▸ WHAT YOU NEED TO DO:
Pictures do not belong in the copy; transcribe everything else in the records exactly.

▸ ENTRIES SUPPLIED:
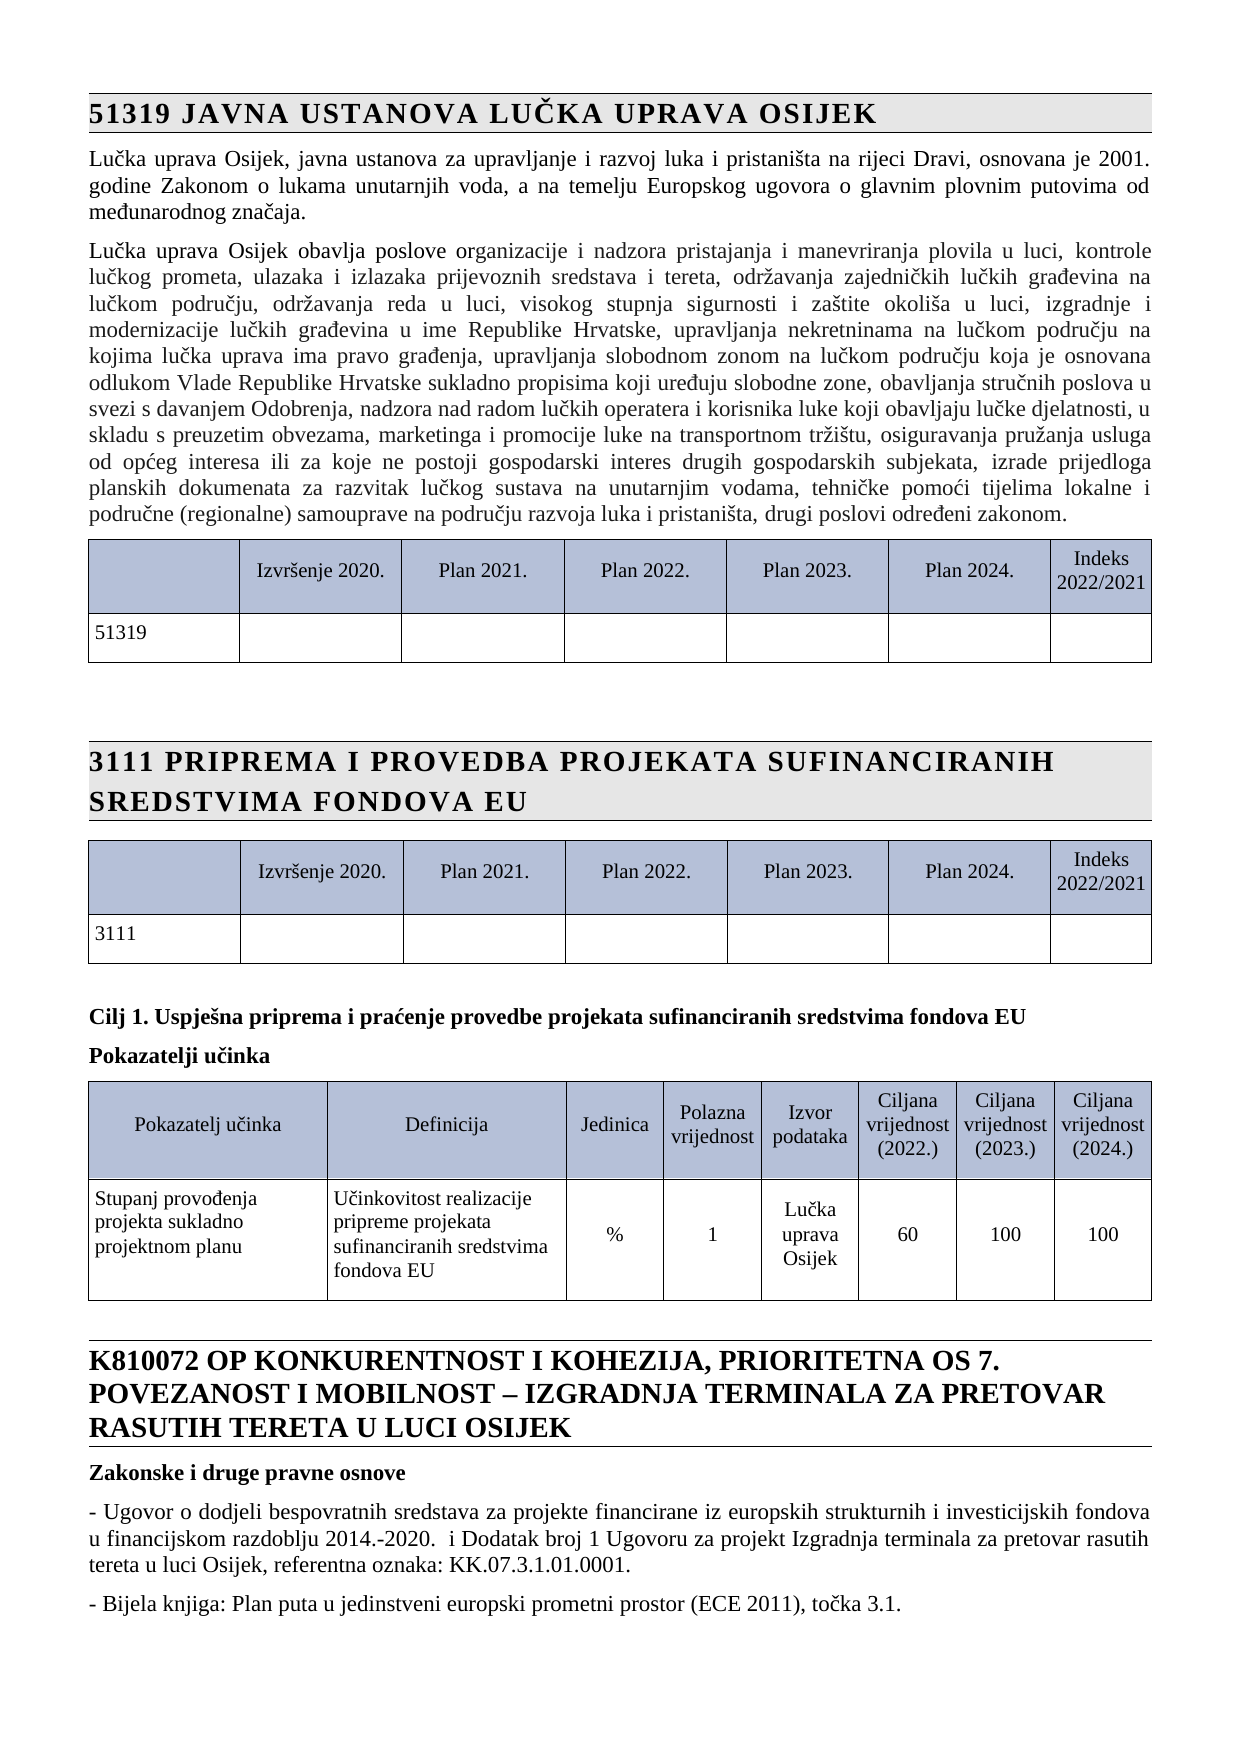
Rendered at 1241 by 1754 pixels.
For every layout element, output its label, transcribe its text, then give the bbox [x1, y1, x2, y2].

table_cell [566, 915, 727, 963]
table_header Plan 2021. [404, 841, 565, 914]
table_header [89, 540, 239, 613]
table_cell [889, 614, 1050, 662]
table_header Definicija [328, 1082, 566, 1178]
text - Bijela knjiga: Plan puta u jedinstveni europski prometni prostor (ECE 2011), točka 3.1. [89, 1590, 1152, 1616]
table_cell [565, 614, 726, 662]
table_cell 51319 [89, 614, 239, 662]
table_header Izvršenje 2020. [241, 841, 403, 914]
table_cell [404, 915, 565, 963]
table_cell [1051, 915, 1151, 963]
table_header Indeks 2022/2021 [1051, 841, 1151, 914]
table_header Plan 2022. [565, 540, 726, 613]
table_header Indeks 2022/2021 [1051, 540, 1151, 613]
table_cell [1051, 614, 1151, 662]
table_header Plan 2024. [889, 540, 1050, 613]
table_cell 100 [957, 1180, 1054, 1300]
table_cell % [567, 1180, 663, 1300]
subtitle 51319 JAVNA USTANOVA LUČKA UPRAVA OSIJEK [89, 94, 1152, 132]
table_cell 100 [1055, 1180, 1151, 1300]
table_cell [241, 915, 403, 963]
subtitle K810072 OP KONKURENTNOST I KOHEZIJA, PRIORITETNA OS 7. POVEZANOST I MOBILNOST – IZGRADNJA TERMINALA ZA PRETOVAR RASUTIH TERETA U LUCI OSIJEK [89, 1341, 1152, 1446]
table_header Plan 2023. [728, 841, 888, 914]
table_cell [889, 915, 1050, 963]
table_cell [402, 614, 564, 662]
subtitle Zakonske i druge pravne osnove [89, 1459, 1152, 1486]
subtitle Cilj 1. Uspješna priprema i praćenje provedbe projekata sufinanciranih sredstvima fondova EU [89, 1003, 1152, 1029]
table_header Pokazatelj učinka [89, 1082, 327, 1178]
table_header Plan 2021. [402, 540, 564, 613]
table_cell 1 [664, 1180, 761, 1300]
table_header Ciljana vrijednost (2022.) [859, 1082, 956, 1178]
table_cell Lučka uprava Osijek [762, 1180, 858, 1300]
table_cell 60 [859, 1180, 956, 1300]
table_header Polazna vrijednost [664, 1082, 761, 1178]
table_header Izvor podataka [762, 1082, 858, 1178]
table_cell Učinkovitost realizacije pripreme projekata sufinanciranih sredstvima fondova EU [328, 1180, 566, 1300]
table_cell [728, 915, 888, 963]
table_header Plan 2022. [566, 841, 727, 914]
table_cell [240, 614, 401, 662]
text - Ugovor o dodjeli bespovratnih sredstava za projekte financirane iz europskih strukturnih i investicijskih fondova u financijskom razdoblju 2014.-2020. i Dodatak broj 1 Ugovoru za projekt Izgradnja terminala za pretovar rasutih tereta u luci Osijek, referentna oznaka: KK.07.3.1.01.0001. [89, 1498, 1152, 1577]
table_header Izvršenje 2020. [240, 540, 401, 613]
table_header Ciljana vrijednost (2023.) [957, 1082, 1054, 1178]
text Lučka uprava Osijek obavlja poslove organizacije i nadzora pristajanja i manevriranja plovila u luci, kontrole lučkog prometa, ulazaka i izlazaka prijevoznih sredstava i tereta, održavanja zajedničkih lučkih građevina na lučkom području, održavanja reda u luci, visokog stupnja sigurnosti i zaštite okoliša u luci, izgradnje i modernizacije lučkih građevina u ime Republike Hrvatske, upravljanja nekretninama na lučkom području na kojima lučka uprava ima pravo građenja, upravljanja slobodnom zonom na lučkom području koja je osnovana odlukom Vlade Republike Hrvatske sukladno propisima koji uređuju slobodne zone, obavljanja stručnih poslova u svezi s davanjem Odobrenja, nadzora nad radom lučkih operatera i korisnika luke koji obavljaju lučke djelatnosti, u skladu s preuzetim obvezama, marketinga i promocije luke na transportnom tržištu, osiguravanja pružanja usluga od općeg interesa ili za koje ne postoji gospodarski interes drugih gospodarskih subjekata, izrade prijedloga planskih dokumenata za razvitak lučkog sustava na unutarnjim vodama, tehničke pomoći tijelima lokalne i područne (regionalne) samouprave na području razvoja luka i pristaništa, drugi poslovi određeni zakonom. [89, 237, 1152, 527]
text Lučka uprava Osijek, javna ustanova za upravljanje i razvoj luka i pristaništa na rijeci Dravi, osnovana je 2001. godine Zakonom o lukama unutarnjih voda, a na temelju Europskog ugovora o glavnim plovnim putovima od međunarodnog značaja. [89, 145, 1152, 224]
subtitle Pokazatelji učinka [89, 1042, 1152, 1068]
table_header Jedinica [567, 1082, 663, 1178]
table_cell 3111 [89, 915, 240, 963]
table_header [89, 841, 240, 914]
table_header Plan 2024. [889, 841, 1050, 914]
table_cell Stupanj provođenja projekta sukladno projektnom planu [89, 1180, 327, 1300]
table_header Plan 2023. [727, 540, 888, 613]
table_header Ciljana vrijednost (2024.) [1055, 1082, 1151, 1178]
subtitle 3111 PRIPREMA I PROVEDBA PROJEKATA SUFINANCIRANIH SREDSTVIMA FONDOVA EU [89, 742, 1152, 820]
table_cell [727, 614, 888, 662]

▸ ANSWER BELOW:
Rendered at 1241 by 1754 pixels.
For every layout element, output its label, transcribe its text, then give the bbox [x1, y1, x2, y2].

table_cell [566, 915, 727, 963]
table_header Plan 2021. [404, 841, 565, 914]
table_header [89, 540, 239, 613]
table_cell [889, 614, 1050, 662]
table_header Definicija [328, 1082, 566, 1178]
text - Bijela knjiga: Plan puta u jedinstveni europski prometni prostor (ECE 2011), točka 3.1. [89, 1590, 1152, 1616]
table_cell [565, 614, 726, 662]
table_cell 51319 [89, 614, 239, 662]
table_header Izvršenje 2020. [241, 841, 403, 914]
table_cell [404, 915, 565, 963]
table_cell [1051, 915, 1151, 963]
table_header Indeks 2022/2021 [1051, 841, 1151, 914]
table_header Plan 2022. [565, 540, 726, 613]
table_header Indeks 2022/2021 [1051, 540, 1151, 613]
table_cell [1051, 614, 1151, 662]
table_header Plan 2024. [889, 540, 1050, 613]
table_cell 100 [957, 1180, 1054, 1300]
table_cell % [567, 1180, 663, 1300]
subtitle 51319 JAVNA USTANOVA LUČKA UPRAVA OSIJEK [89, 94, 1152, 132]
table_cell 100 [1055, 1180, 1151, 1300]
table_cell [241, 915, 403, 963]
subtitle K810072 OP KONKURENTNOST I KOHEZIJA, PRIORITETNA OS 7. POVEZANOST I MOBILNOST – IZGRADNJA TERMINALA ZA PRETOVAR RASUTIH TERETA U LUCI OSIJEK [89, 1341, 1152, 1446]
table_header Plan 2023. [728, 841, 888, 914]
table_cell [889, 915, 1050, 963]
table_cell [402, 614, 564, 662]
subtitle Zakonske i druge pravne osnove [89, 1459, 1152, 1486]
subtitle Cilj 1. Uspješna priprema i praćenje provedbe projekata sufinanciranih sredstvima fondova EU [89, 1003, 1152, 1029]
table_header Pokazatelj učinka [89, 1082, 327, 1178]
table_header Plan 2021. [402, 540, 564, 613]
table_cell 1 [664, 1180, 761, 1300]
table_header Ciljana vrijednost (2022.) [859, 1082, 956, 1178]
table_cell Lučka uprava Osijek [762, 1180, 858, 1300]
table_cell 60 [859, 1180, 956, 1300]
table_header Polazna vrijednost [664, 1082, 761, 1178]
table_header Izvor podataka [762, 1082, 858, 1178]
table_cell Učinkovitost realizacije pripreme projekata sufinanciranih sredstvima fondova EU [328, 1180, 566, 1300]
table_cell [728, 915, 888, 963]
table_header Plan 2022. [566, 841, 727, 914]
table_cell [240, 614, 401, 662]
text - Ugovor o dodjeli bespovratnih sredstava za projekte financirane iz europskih strukturnih i investicijskih fondova u financijskom razdoblju 2014.-2020. i Dodatak broj 1 Ugovoru za projekt Izgradnja terminala za pretovar rasutih tereta u luci Osijek, referentna oznaka: KK.07.3.1.01.0001. [89, 1498, 1152, 1577]
table_header Izvršenje 2020. [240, 540, 401, 613]
table_header Ciljana vrijednost (2023.) [957, 1082, 1054, 1178]
text Lučka uprava Osijek obavlja poslove organizacije i nadzora pristajanja i manevriranja plovila u luci, kontrole lučkog prometa, ulazaka i izlazaka prijevoznih sredstava i tereta, održavanja zajedničkih lučkih građevina na lučkom području, održavanja reda u luci, visokog stupnja sigurnosti i zaštite okoliša u luci, izgradnje i modernizacije lučkih građevina u ime Republike Hrvatske, upravljanja nekretninama na lučkom području na kojima lučka uprava ima pravo građenja, upravljanja slobodnom zonom na lučkom području koja je osnovana odlukom Vlade Republike Hrvatske sukladno propisima koji uređuju slobodne zone, obavljanja stručnih poslova u svezi s davanjem Odobrenja, nadzora nad radom lučkih operatera i korisnika luke koji obavljaju lučke djelatnosti, u skladu s preuzetim obvezama, marketinga i promocije luke na transportnom tržištu, osiguravanja pružanja usluga od općeg interesa ili za koje ne postoji gospodarski interes drugih gospodarskih subjekata, izrade prijedloga planskih dokumenata za razvitak lučkog sustava na unutarnjim vodama, tehničke pomoći tijelima lokalne i područne (regionalne) samouprave na području razvoja luka i pristaništa, drugi poslovi određeni zakonom. [89, 237, 1152, 527]
text Lučka uprava Osijek, javna ustanova za upravljanje i razvoj luka i pristaništa na rijeci Dravi, osnovana je 2001. godine Zakonom o lukama unutarnjih voda, a na temelju Europskog ugovora o glavnim plovnim putovima od međunarodnog značaja. [89, 145, 1152, 224]
subtitle Pokazatelji učinka [89, 1042, 1152, 1068]
table_header Jedinica [567, 1082, 663, 1178]
table_cell 3111 [89, 915, 240, 963]
table_header [89, 841, 240, 914]
table_header Plan 2024. [889, 841, 1050, 914]
table_cell Stupanj provođenja projekta sukladno projektnom planu [89, 1180, 327, 1300]
table_header Plan 2023. [727, 540, 888, 613]
table_header Ciljana vrijednost (2024.) [1055, 1082, 1151, 1178]
subtitle 3111 PRIPREMA I PROVEDBA PROJEKATA SUFINANCIRANIH SREDSTVIMA FONDOVA EU [89, 742, 1152, 820]
table_cell [727, 614, 888, 662]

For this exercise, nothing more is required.